The two major structures of power in America today are the state and the market. Our democratic system – through shaping law, regulation, public spending and state action – and our economic system – through shaping work, consumption, and environmental patterns – form a substantial share of the forces that govern our lives. Thus the Democratic Alternative’s third and fourth areas of work are to open up the structures of our democracy and economy to more people in more ways.
Opening up our democracy entails eliminating the corrupting influence of private money in politics so that legislatures and government administrators are dependent on the people alone; increasing popular engagement in politics so that public sentiment is more quickly and easily translated into public action; developing mechanisms for resolving legislative gridlock so that central government inertia does not ensure the constant supremacy of past decisions over present ideas; and empowering local and sector experimentation so that experimental deviations, the seeds of broad change, are sowed.
Opening up our economy entails easing the path to entrepreneurship so that more people have more capital, resources, and regulatory acumen to realize their business ideas; making employment resemble entrepreneurship so that, within the context of stable and secure employment, the distinction between being an employee and being your own boss is blurred; preserving and encouraging economic diversity so that homogenization does not close off opportunities for realizing difference; breaking up monopolies and ending cronyism so that entrenched players do not shut out upstarts; and promoting conservation and sustainable development so that nature’s continued use as a source of inspiration and diversity is not lost.
v. Fortifying the bulwarks of strength and openness
In some ways, restoring the supremacy of the constructive genius of ordinary men and women in politics is much like the restoration of living nature in an area that had been deadened by paved asphalt. Part of the work is tending to the seeds and soil; part of the work is loosening the asphalt. Eventually the first sprouts pop up in the cracks of the paving. New living organisms grow up and out, loosening the asphalt further.
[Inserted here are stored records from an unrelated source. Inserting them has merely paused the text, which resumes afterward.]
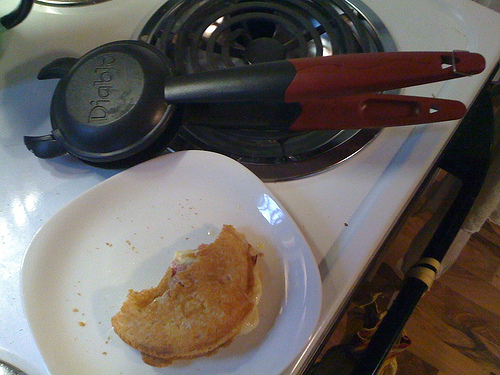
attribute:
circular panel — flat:
[20, 36, 160, 168]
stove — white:
[3, 0, 498, 373]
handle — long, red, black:
[174, 46, 486, 132]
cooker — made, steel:
[15, 7, 391, 174]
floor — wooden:
[312, 190, 490, 373]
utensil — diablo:
[13, 24, 490, 155]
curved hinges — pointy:
[21, 55, 78, 159]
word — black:
[82, 50, 126, 126]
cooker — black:
[20, 35, 489, 168]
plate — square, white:
[21, 148, 326, 373]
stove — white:
[118, 13, 404, 183]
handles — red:
[282, 48, 485, 133]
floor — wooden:
[343, 166, 487, 373]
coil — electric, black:
[139, 0, 381, 181]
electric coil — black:
[131, 0, 401, 189]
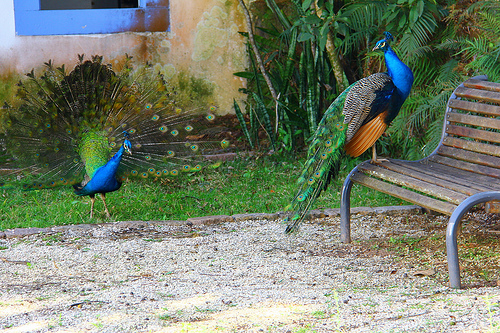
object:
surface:
[106, 232, 387, 302]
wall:
[0, 0, 251, 164]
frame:
[12, 20, 172, 47]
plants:
[222, 0, 301, 154]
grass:
[16, 191, 64, 220]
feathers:
[345, 120, 383, 154]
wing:
[277, 75, 388, 234]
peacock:
[278, 29, 411, 240]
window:
[11, 0, 167, 36]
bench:
[336, 76, 500, 292]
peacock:
[0, 53, 228, 222]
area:
[2, 7, 500, 333]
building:
[1, 0, 278, 175]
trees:
[299, 0, 347, 94]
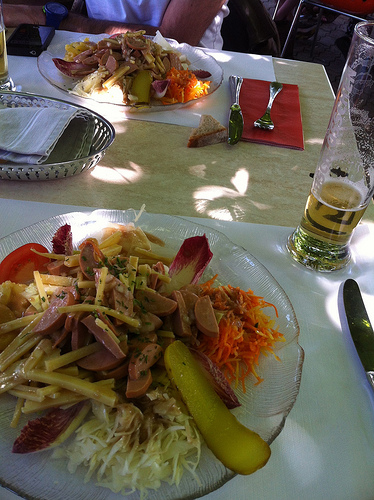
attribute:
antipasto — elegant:
[1, 207, 306, 500]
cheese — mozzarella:
[72, 402, 206, 491]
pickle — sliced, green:
[162, 337, 274, 476]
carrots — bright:
[159, 67, 284, 394]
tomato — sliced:
[0, 241, 53, 283]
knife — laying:
[342, 277, 374, 389]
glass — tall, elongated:
[287, 17, 374, 275]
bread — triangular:
[188, 114, 230, 147]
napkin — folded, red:
[231, 77, 304, 150]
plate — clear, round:
[38, 34, 225, 110]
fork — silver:
[253, 78, 284, 131]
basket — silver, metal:
[0, 90, 116, 181]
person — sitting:
[0, 0, 228, 51]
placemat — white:
[1, 199, 374, 500]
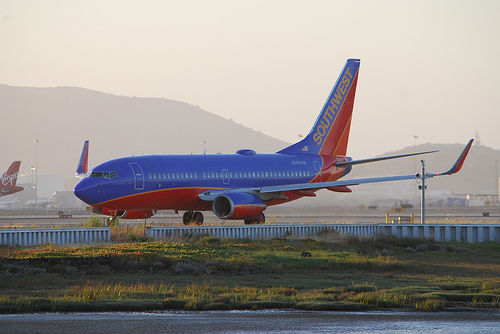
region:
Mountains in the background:
[0, 77, 499, 199]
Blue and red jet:
[76, 54, 478, 230]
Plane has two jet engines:
[103, 189, 270, 226]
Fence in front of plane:
[3, 220, 498, 250]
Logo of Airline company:
[306, 62, 356, 147]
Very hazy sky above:
[1, 2, 498, 159]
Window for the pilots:
[87, 168, 118, 179]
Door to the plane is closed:
[127, 161, 149, 190]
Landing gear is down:
[180, 204, 269, 227]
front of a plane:
[62, 132, 156, 222]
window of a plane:
[77, 159, 117, 181]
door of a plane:
[120, 159, 157, 194]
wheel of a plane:
[173, 201, 214, 231]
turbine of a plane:
[219, 191, 243, 221]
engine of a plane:
[207, 193, 242, 224]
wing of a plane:
[390, 149, 495, 191]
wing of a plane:
[279, 63, 376, 151]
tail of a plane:
[270, 122, 374, 197]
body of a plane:
[139, 145, 297, 229]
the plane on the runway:
[56, 43, 491, 224]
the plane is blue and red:
[76, 65, 496, 218]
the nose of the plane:
[61, 180, 93, 197]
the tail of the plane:
[258, 55, 365, 176]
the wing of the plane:
[196, 135, 473, 195]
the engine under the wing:
[206, 188, 268, 220]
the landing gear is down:
[103, 210, 268, 230]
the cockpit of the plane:
[87, 164, 133, 186]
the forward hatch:
[127, 158, 151, 195]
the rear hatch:
[309, 155, 334, 186]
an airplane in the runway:
[71, 51, 479, 226]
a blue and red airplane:
[66, 53, 482, 235]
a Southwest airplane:
[69, 50, 481, 240]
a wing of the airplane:
[259, 136, 478, 196]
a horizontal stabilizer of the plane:
[332, 145, 442, 168]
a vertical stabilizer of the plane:
[272, 55, 364, 156]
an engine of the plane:
[208, 187, 270, 220]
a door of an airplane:
[127, 157, 146, 190]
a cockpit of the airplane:
[78, 164, 120, 184]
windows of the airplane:
[145, 168, 200, 183]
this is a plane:
[132, 153, 248, 246]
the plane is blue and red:
[128, 113, 238, 280]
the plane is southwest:
[120, 157, 285, 329]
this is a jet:
[214, 212, 264, 230]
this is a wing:
[271, 161, 376, 248]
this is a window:
[130, 169, 261, 191]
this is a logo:
[299, 103, 403, 175]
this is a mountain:
[71, 106, 166, 145]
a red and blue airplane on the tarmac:
[20, 77, 445, 259]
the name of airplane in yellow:
[306, 30, 378, 184]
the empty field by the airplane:
[49, 253, 432, 303]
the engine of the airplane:
[189, 180, 277, 225]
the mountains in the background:
[33, 70, 236, 159]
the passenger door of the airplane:
[120, 156, 148, 204]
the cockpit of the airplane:
[77, 165, 131, 189]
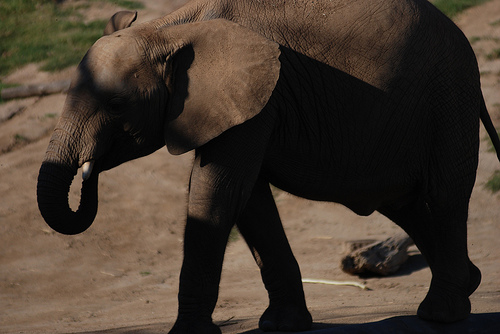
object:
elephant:
[36, 1, 499, 334]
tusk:
[81, 159, 91, 180]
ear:
[163, 17, 281, 156]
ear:
[99, 10, 138, 38]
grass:
[0, 0, 147, 82]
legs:
[174, 142, 261, 321]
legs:
[376, 209, 480, 316]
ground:
[1, 2, 499, 334]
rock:
[337, 235, 415, 278]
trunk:
[37, 130, 102, 237]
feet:
[167, 315, 228, 334]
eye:
[109, 102, 136, 118]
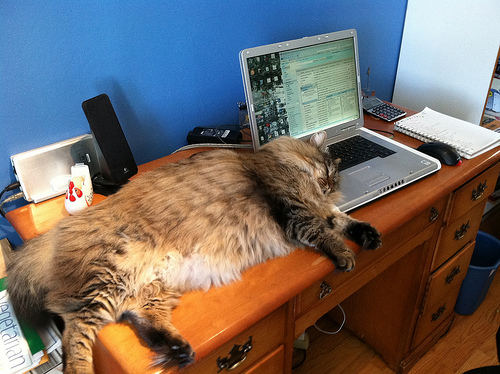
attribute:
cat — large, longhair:
[1, 126, 391, 370]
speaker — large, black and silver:
[74, 90, 144, 187]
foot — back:
[161, 327, 241, 361]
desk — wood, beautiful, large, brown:
[6, 98, 498, 371]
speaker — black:
[79, 90, 141, 197]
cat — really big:
[31, 117, 364, 360]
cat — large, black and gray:
[43, 72, 368, 360]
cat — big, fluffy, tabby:
[7, 119, 409, 337]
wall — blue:
[0, 1, 407, 251]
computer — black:
[233, 25, 443, 219]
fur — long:
[131, 190, 242, 280]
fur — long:
[156, 350, 175, 366]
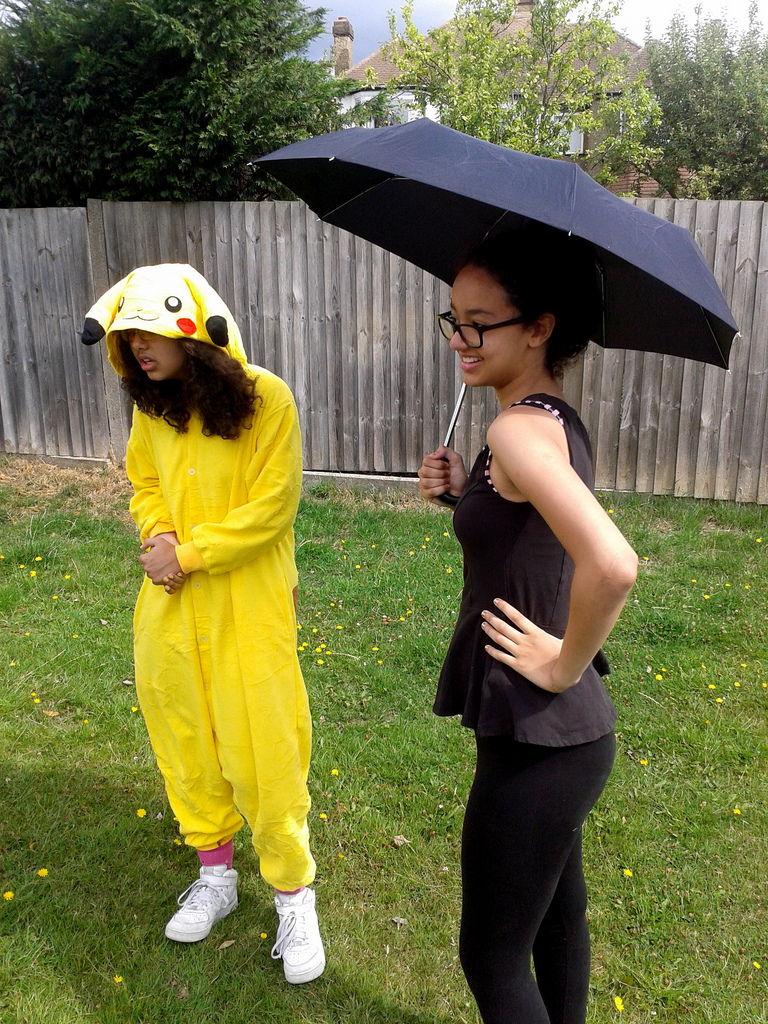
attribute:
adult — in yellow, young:
[68, 258, 345, 997]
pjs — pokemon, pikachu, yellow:
[69, 255, 327, 904]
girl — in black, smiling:
[409, 239, 660, 1023]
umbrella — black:
[238, 107, 754, 385]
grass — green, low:
[2, 457, 768, 1023]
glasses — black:
[436, 305, 536, 346]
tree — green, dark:
[2, 1, 373, 217]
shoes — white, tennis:
[266, 891, 339, 991]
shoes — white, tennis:
[159, 867, 249, 944]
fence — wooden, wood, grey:
[2, 178, 768, 511]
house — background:
[306, 3, 723, 198]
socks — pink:
[183, 839, 239, 877]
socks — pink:
[267, 880, 323, 901]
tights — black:
[444, 711, 622, 1023]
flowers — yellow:
[127, 806, 149, 826]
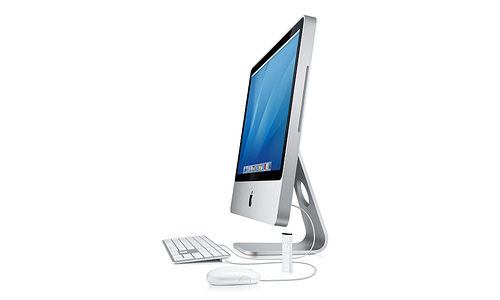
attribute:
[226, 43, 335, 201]
screen — grey, apple, blue, flat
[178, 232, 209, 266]
pad — white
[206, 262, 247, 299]
mouse — white, wired, here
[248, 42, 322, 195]
computer — here, apple, flat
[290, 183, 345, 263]
stand — base, holding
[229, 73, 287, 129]
monitor — on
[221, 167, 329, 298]
parts — grouped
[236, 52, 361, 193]
mac — curved, 3/4, silver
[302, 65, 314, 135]
disk drive — side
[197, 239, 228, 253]
keys — white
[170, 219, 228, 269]
keyboard — elegant, flat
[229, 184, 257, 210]
logo — apple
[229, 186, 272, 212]
symbol — apple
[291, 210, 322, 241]
cord — mouse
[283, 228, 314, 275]
drive — usb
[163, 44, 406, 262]
imac — here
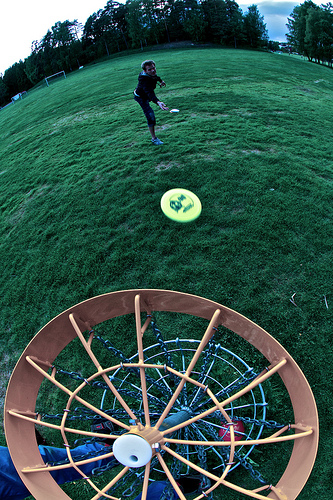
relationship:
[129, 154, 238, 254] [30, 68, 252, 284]
frisbee over grass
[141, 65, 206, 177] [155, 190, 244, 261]
man throwing frisbee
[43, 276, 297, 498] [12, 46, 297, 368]
goal on field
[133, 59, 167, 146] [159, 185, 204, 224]
man threw frisbee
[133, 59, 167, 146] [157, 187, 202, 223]
man throwing a frisbee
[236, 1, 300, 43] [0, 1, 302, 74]
cloud in sky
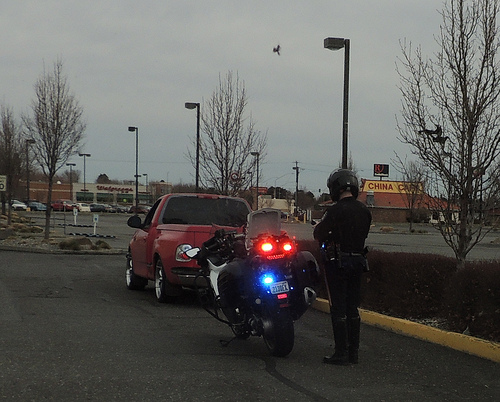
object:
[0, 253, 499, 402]
street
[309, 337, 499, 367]
curb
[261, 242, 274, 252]
light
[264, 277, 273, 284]
light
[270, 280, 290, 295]
license plate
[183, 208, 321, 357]
motorcycle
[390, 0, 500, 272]
tree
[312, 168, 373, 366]
police officer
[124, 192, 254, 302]
truck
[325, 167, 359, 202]
helmet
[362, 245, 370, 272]
gun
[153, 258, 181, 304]
rim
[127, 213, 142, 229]
mirror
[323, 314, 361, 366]
boots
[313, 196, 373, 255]
shirt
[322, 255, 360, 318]
pants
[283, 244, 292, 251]
light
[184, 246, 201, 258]
mirror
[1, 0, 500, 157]
sky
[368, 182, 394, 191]
china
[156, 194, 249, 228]
rear windshield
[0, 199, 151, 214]
cars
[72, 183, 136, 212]
walgreens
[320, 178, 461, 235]
restaurant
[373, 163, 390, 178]
sign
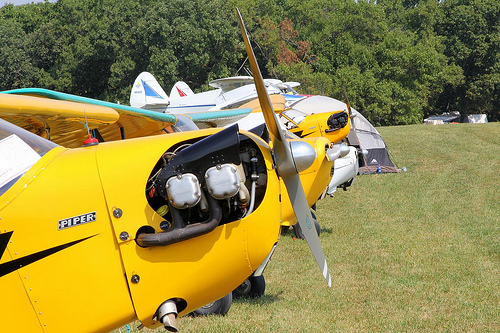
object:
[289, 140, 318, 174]
nose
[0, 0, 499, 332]
picture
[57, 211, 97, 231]
logo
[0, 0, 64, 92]
trees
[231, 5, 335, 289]
propeller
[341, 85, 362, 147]
propeller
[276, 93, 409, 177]
tent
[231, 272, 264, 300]
wheel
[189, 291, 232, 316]
wheel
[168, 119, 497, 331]
grass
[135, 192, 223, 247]
tubing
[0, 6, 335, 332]
airplane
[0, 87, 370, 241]
airplane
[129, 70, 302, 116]
airplane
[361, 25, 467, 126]
trees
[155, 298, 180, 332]
pipe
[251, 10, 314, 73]
tree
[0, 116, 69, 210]
window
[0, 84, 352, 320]
plane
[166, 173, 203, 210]
box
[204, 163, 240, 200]
box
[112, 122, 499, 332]
field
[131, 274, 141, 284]
screw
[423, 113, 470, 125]
buildings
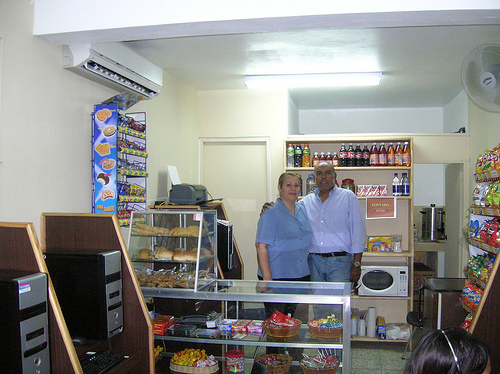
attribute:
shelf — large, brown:
[281, 134, 426, 362]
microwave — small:
[351, 258, 455, 310]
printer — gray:
[157, 150, 209, 210]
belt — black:
[317, 247, 345, 260]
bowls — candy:
[364, 311, 415, 349]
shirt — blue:
[257, 197, 313, 279]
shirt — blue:
[301, 192, 368, 254]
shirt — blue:
[245, 200, 335, 270]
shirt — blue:
[262, 203, 331, 292]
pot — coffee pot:
[427, 202, 443, 240]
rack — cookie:
[73, 93, 160, 221]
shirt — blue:
[297, 178, 371, 253]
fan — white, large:
[460, 46, 499, 114]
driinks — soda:
[288, 145, 413, 165]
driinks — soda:
[465, 152, 496, 298]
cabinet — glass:
[113, 270, 429, 369]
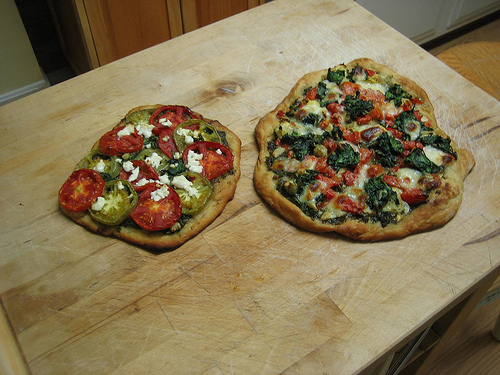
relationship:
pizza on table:
[53, 101, 242, 254] [0, 0, 499, 374]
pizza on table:
[251, 57, 478, 245] [0, 0, 499, 374]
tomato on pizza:
[175, 119, 223, 155] [53, 101, 242, 254]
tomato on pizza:
[184, 141, 234, 179] [53, 101, 242, 254]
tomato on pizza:
[172, 171, 213, 214] [53, 101, 242, 254]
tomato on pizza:
[129, 184, 181, 230] [53, 101, 242, 254]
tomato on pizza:
[88, 178, 138, 222] [53, 101, 242, 254]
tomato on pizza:
[59, 169, 106, 210] [53, 101, 242, 254]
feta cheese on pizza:
[185, 146, 205, 174] [53, 101, 242, 254]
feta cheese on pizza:
[143, 152, 164, 168] [53, 101, 242, 254]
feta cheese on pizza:
[90, 196, 105, 211] [53, 101, 242, 254]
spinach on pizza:
[378, 131, 405, 164] [251, 57, 478, 245]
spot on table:
[197, 69, 248, 100] [0, 0, 499, 374]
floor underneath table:
[413, 20, 499, 374] [0, 0, 499, 374]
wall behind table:
[0, 0, 47, 102] [0, 0, 499, 374]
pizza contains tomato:
[53, 101, 242, 254] [175, 119, 223, 155]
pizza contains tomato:
[53, 101, 242, 254] [184, 141, 234, 179]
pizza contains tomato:
[53, 101, 242, 254] [172, 171, 213, 214]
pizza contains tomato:
[53, 101, 242, 254] [129, 184, 181, 230]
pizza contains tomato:
[53, 101, 242, 254] [88, 178, 138, 222]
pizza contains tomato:
[53, 101, 242, 254] [59, 169, 106, 210]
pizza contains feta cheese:
[53, 101, 242, 254] [185, 146, 205, 174]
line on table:
[233, 296, 261, 337] [0, 0, 499, 374]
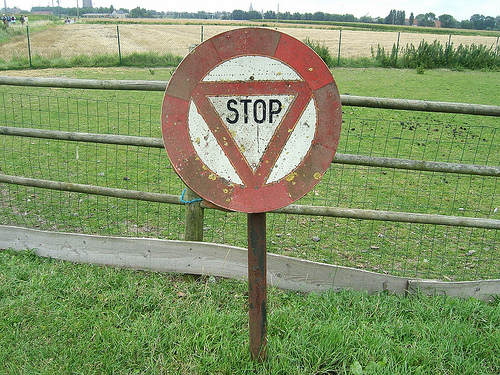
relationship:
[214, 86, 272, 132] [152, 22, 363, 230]
letters on sign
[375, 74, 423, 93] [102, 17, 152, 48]
grass on top of ground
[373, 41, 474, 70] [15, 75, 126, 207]
bushes near fence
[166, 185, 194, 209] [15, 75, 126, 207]
rope on fence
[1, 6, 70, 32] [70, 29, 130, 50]
people walking near field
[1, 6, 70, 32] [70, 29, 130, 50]
people standing in field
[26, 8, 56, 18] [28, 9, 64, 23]
roof of building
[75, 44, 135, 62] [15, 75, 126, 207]
weeds next to fence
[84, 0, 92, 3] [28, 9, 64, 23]
steeple on top of building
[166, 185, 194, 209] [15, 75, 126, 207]
rope aroudn fence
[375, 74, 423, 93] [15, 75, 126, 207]
grass under fence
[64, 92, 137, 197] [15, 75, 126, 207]
wire attached to fence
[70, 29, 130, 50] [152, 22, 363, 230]
field behind sign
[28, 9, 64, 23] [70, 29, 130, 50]
building across from field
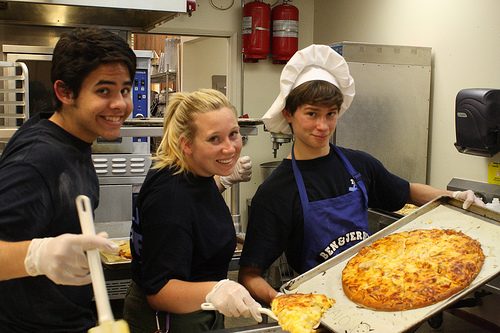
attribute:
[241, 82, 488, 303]
boy — smiling, young, teenager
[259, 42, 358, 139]
hat — white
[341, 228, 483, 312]
pizza — round, crispy, fresh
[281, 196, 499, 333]
tray — metal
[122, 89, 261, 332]
girl — young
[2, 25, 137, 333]
boy — smiling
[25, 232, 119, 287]
glove — plastic, latex, rubber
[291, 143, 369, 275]
apron — blue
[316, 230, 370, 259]
logo — white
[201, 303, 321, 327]
spatula — plastic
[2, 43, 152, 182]
oven — large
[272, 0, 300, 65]
fire extinguisher — red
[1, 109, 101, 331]
shirt — dirty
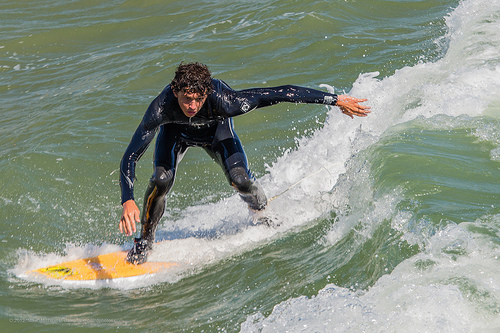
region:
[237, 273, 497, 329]
The ocean water is white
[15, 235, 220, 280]
The surfboard is yellow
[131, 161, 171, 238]
The leg of the surfer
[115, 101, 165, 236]
The arm of the surfer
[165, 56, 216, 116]
The head of the surfer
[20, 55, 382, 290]
A man surfing in the ocean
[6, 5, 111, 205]
The water in the ocean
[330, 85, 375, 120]
The hand in the ocean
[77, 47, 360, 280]
The surfer is wearing a wet suit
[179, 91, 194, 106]
The eye of the surfer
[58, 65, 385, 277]
the man in the ocean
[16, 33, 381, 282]
the man on the surfboard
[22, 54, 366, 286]
the man is surfing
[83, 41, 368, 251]
the man wearing a wet suit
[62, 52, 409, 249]
the man is wet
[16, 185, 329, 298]
the surfboard is yellow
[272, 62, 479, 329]
the wave in the ocean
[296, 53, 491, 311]
the wave is cresting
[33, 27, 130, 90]
the water is green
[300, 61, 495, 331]
the water is foaming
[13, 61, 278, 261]
young man in black wet suit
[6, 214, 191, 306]
yellow and white surf board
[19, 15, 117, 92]
green and white ocean waves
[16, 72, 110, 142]
green and white ocean waves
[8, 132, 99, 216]
green and white ocean waves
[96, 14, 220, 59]
green and white ocean waves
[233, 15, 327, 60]
green and white ocean waves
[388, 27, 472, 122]
green and white ocean waves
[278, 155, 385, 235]
green and white ocean waves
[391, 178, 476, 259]
green and white ocean waves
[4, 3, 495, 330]
A vast expanse of water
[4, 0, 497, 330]
The open sea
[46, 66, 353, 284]
A man surfing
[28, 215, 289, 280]
A slim yellow surfboard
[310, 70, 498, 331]
A small ocean wave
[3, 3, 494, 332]
A ocean with a small wave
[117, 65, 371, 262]
A man in a wetsuit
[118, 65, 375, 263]
A man in a black wetsuit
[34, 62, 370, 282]
A man in a black wetsuit on a yellow surfboard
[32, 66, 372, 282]
A man with short dark hair surfing in the ocean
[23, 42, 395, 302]
The man is on a surfboard.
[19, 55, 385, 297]
The surfboard is yellow.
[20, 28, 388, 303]
The surfboard is in water.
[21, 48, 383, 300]
The surfboard is wet.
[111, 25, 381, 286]
Man left arm is outstretched.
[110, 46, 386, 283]
The man is wearing a wetsuit.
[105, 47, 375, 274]
The wetsuit is wet.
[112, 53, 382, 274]
The man has curly hair.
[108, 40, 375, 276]
The man's hair is wet.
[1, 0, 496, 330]
The water is wavy.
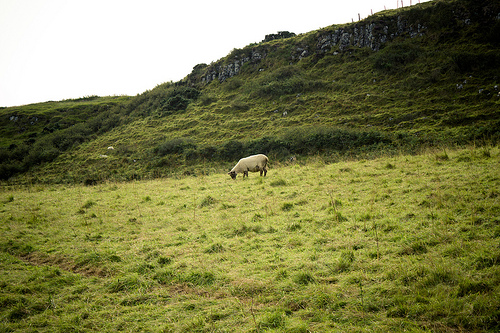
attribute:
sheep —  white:
[229, 151, 268, 180]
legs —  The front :
[231, 165, 304, 192]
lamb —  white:
[228, 151, 271, 181]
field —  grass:
[16, 188, 498, 299]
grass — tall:
[161, 190, 461, 331]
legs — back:
[258, 165, 273, 182]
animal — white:
[165, 140, 316, 232]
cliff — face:
[206, 18, 398, 48]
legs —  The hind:
[254, 168, 271, 178]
The new forms thrive off each other and certain sprouts utilize fragments of the broken paving in new and unique ways. Soon, little is left of the old and frozen scene: the dense and varied network of the living is back.
This restoration of life is the work of strengthening people and opening the nation. But, as we mentioned in the intervention, “these proposals are not blueprints for a new society.” The goal is not to create new rules and institutions that will freeze into a new paved asphalt– a new “dictatorship of no alternatives.” Rather, it is to reopen the American story by building and fortifying the bulwarks of strength and openness that will help present and future generations make and remake our nation. It is to restore life to the center of our politics while helping assure that it will not be displaced again.